### WORK REQUEST
Return the whole listing unchanged. Drop the images.
• • • • •
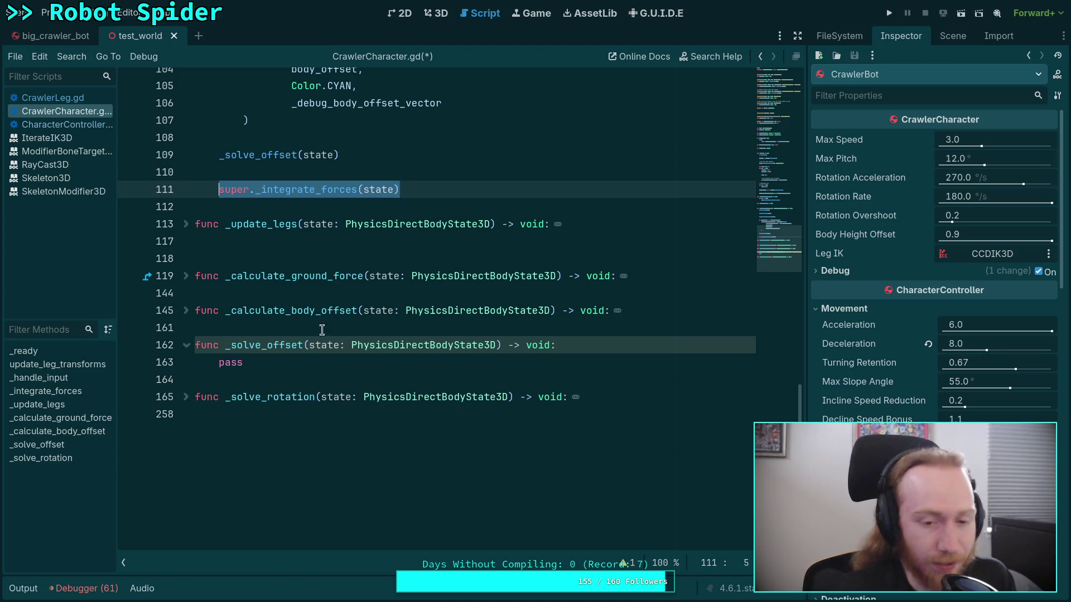
{"action": "scroll", "coordinate": [364, 358], "scroll_direction": "up", "scroll_amount": 3}
{"action": "left_click", "coordinate": [272, 310]}
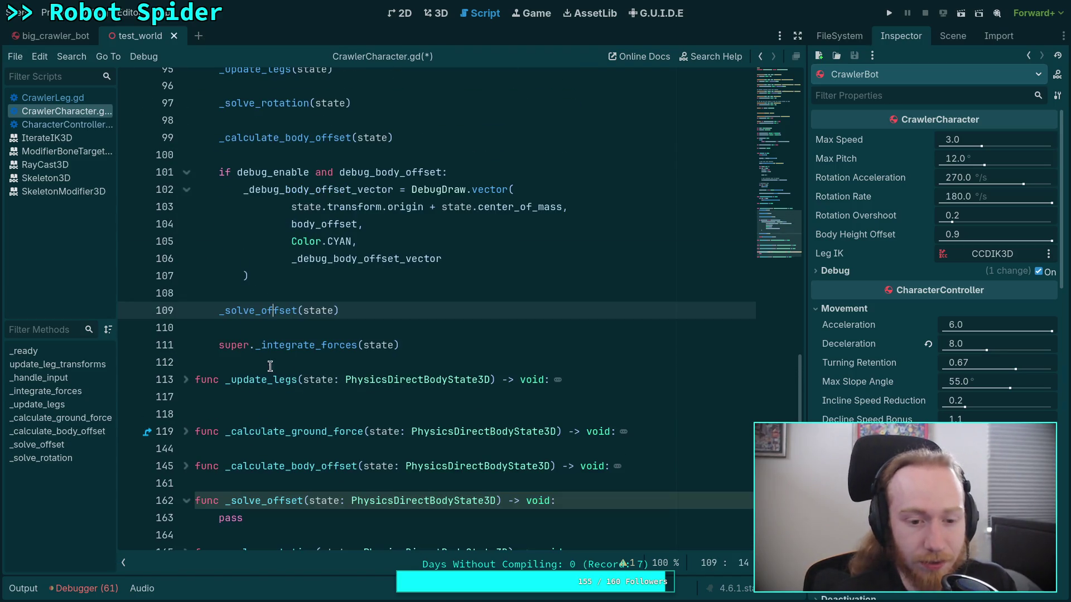
{"action": "left_click", "coordinate": [246, 483]}
{"action": "scroll", "coordinate": [244, 391], "scroll_direction": "up", "scroll_amount": 10}
{"action": "left_click", "coordinate": [244, 434]}
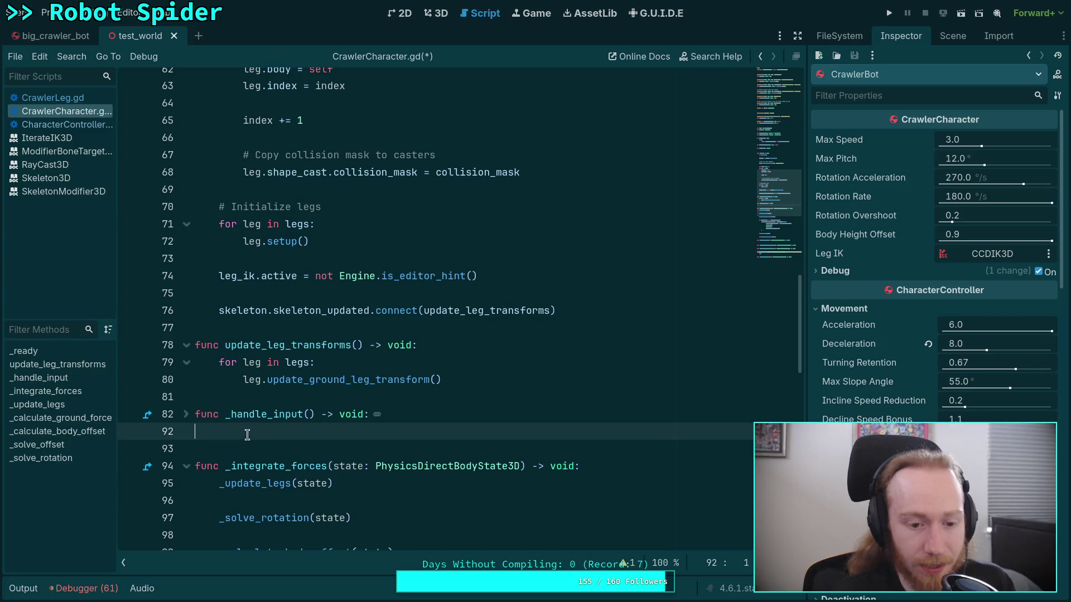
{"action": "left_click", "coordinate": [262, 399]}
{"action": "scroll", "coordinate": [346, 371], "scroll_direction": "down", "scroll_amount": 2}
{"action": "scroll", "coordinate": [345, 365], "scroll_direction": "down", "scroll_amount": 11}
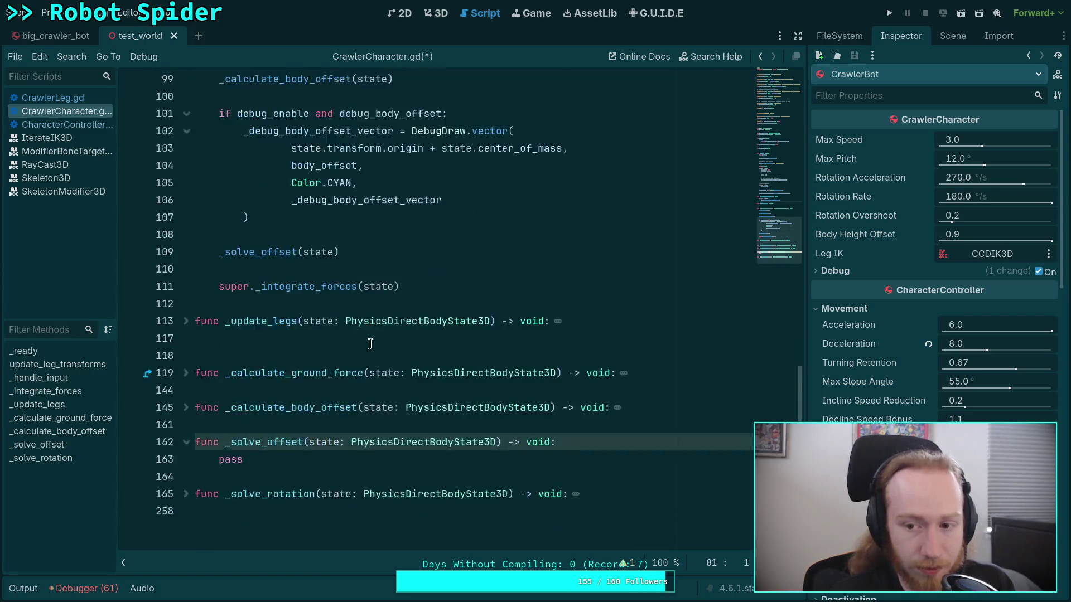
{"action": "left_click", "coordinate": [274, 379]}
{"action": "scroll", "coordinate": [274, 374], "scroll_direction": "up", "scroll_amount": 9}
• • • • •
### SOLVED EXERCISE
{"action": "scroll", "coordinate": [364, 358], "scroll_direction": "up", "scroll_amount": 3}
{"action": "left_click", "coordinate": [272, 310]}
{"action": "left_click", "coordinate": [246, 483]}
{"action": "scroll", "coordinate": [244, 391], "scroll_direction": "up", "scroll_amount": 10}
{"action": "left_click", "coordinate": [244, 434]}
{"action": "left_click", "coordinate": [262, 399]}
{"action": "scroll", "coordinate": [346, 371], "scroll_direction": "down", "scroll_amount": 2}
{"action": "scroll", "coordinate": [345, 365], "scroll_direction": "down", "scroll_amount": 11}
{"action": "left_click", "coordinate": [274, 379]}
{"action": "scroll", "coordinate": [274, 374], "scroll_direction": "up", "scroll_amount": 9}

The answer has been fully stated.